The Wrong Hill to Die On is a gentle, gracious mystery, yet it takes on the hate-filled issues of racism and anti-immigration phobias. It also focuses on the themes of family strength, mother-child bonds, and the makings of durable marriages. All that but it isn’t the least bit heavy or preachy—Donis Casey manages to slip worthwhile ideas into her engaging plot without weighing down the tale. You’ll be turning the pages quickly.
The story opens with Alafair, the mother of ten and “sleuth” of Casey’s mystery series, traveling with her daughter and her husband Shaw from Oklahoma to Tempe, Arizona to cure their daughter Blanche’s respiratory illness. Alafair’s younger sister Elizabeth lives there with her lawyer husband. Unlike today, when the air in Tempe is a miasma of trouble for the respiratorially challenged, the air in 1916 offered genuine help, as it does for Blanche, who quickly begins to recover. That’s the good news.
The bad news shows up in an irrigation ditch outside Elizabeth’s house. Alafair comes upon the dead body of a young handyman of Mexican origins. Everyone knew the handsome ladies’ man, but no one knows why he’s dead. Sorting out who killed him poses many challenges, especially in a year when Pancho Villa is raiding the border, raising fears of Mexican spies in the small community of Tempe. Can the Anglos trust their long time neighbors? What about the Yaqui Indians who have escaped the violence in their homeland and settled in their own community of Guadalupe—not such a far drive in terms of miles from Tempe in Elizabeth’s Hupmobile, but as Alafair discovers, as far away as another world.
Then there’s the famous movie actor Hobart Bosworth and a “cast of glamorous actors and actresses” who film a movie right there in Tempe—in Elizabeth’s opinion, the most exciting thing that ever happened in their sleepy town.
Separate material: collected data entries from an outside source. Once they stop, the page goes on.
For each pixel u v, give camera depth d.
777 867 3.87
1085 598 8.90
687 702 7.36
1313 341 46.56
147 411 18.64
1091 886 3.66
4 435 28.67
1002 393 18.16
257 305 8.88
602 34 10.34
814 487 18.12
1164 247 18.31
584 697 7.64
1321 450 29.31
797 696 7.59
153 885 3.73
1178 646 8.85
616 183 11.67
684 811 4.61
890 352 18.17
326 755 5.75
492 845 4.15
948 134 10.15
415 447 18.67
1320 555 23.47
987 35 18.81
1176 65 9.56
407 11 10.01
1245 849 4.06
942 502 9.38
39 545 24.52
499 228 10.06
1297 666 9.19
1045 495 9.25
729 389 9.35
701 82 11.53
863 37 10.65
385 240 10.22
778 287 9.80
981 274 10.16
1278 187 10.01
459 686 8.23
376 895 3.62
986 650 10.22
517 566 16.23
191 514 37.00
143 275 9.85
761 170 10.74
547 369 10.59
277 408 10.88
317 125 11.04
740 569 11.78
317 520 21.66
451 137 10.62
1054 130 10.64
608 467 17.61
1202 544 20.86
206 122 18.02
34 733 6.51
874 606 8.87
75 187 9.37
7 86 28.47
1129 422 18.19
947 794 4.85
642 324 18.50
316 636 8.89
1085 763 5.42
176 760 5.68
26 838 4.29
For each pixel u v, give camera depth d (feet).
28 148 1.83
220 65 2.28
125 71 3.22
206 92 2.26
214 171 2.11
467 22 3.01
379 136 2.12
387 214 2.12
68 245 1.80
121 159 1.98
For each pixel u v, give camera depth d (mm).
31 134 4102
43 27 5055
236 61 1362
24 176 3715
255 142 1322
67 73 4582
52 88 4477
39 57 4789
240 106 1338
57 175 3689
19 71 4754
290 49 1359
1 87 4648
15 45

But the dead man had been working as an extra on the set. Did he inspire a killer?
Evidence related to the murder shows up at the house of Elizabeth’s best friend Cindy whose husband has been treating her with singular insensitivity. Is he a murderer as well as a first rate cad?
Alafair is drawn in to the mystery whether she wants to be or not—though as Shaw knows, she can’t resist. She turns her innate understanding of human nature and her sharp mind and powers of observation to the problem. Elizabeth may find the puzzle an interesting distraction from her boring life, but Alafair knows the stakes are tragic and profound. That won’t keep you from smiling as you enjoy this book.